More than 5000 grants across the country fall within the scope of the new settlement, and rolling decisions on those research proposals are expected according to the schedule laid out. For example, decisions on non-competing renewal or continuation grants were due by 29 December 2025, and on that date the NIH issued 528 grant decisions of which 499 were approvals. That is according to the Massachusetts attorney general’s office, which is leading one of the cases.
The affected grants cut across the NIH’s entire mission, says Jeremy Berg, a biochemist who served as director of the NIH’s National Institute of General Medical Sciences for almost eight years. He says the reason many of these projects were not reviewed had to do with the applicant having an interest in diversity issues or being from a group that is underrepresented in biomedical research, such as scientists from socioeconomically disadvantaged backgrounds and people with disabilities. ‘It’s people doing cancer research and biochemistry,’ Berg says.
The new agreement resolves two separate lawsuits launched against the NIH and the federal government last year, which have been merged into one lawsuit in the state of Massachusetts. The first case, which was led by the American Public Health Association, unions and others claimed the abrupt cancellation of NIH grants was baseless and constituted a ‘reckless purge’. The second suit was filed by Democratic attorneys general in 16 states and made similar arguments.

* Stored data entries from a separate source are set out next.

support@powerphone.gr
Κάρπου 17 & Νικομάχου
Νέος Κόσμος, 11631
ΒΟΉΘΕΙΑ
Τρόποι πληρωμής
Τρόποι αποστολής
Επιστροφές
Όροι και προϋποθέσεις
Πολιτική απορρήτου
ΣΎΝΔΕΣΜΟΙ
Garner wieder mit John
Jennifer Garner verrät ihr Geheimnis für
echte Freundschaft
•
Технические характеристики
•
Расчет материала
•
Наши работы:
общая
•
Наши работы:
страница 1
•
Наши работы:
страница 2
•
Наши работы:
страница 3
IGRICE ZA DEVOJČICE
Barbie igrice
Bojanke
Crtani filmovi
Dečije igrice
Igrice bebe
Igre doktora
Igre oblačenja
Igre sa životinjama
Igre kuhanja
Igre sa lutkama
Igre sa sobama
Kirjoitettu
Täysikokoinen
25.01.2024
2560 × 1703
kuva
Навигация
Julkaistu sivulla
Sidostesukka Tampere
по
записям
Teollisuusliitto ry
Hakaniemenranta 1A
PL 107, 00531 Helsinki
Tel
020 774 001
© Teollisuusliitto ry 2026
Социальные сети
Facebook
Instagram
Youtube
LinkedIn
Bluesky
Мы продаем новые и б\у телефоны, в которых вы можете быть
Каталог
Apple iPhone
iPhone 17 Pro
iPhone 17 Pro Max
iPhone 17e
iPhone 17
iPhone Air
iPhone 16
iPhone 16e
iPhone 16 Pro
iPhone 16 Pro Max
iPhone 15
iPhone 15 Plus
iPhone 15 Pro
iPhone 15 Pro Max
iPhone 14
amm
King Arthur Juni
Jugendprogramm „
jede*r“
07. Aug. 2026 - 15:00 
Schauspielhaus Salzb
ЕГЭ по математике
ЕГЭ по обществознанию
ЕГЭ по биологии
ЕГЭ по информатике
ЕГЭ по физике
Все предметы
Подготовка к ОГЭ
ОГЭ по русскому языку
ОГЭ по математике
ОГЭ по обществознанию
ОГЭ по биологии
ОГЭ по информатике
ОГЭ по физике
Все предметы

Judge William Young in Massachusetts took up the case in June, dividing it into two phases, with the first focused on existing NIH grants that had already been awarded but then terminated. He ruled that the terminations were illegal because they violated the established law that required an effort be made to evaluate each grant and clarify why the project was being cancelled. The NIH then appealed and lost, leading to the case being referred to the supreme court, which in August declined to stay the district court’s decision. The matter remains in legal limbo.
A ’very mixed victory’
Meanwhile, the new settlement resolves the second phase of the lawsuit that focused on NIH grant applications that were sent for peer review but then never vetted. This agreement does not affect the first phase of the lawsuit. ‘The settlement agreement says that the NIH agrees to review in good faith the applications that had been submitted and pulled from peer review,’ explains Berg.
Berg has been involved in both lawsuits against the NIH, providing information to court about historical norms at the agency. ‘In the past, when grants at NIH came up for non-competitive renewal they were granted in about 98% or 99% of the time, but that number was about 70% during the delays that were occurring in 2025,’ he says.
‘This was a very mixed victory,’ says Berg. ‘NIH is reviewing things that they previously thought they could avoid reviewing, but the bad news is that the agency has a huge amount of discretion about what they fund,’ he continues. ‘Applications may well go through study section review, get a really great priority score in the second or third percentile, and then not receive funding.’
In August, the NIH’s director Jay Bhattacharya issued a ‘unified strategy statement’ empowering its various institutes and centres to make funding decisions that reflect the ‘priorities’ of the agency and its institutes. It is ‘very clear that NIH has the authority to not fund things because it’s not aligned with agency priorities’, Berg states.
Derek Lowe, a US-based drug discovery chemist and Chemistry World columnist, is also concerned. ‘It is true that the NIH and the administration have been forced to review these things when previously they had said they would not,’ he states. ‘But we are going to have to watch and see what comes out the other end of this – do they just say, “We reviewed the research applications, and nothing is funded?” We will have to stay tuned.’
Berg is not sure that the new settlement will provide significant relief for grant applicants who were affected by the Trump administration’s policies. ‘Only time will tell, but my guess is probably not very much. I think they are still going to be in the same situation of not having money to do what they want to do.’ Nevertheless, he says the agreement is probably the best-case scenario that would have resulted if the case had gone to trial.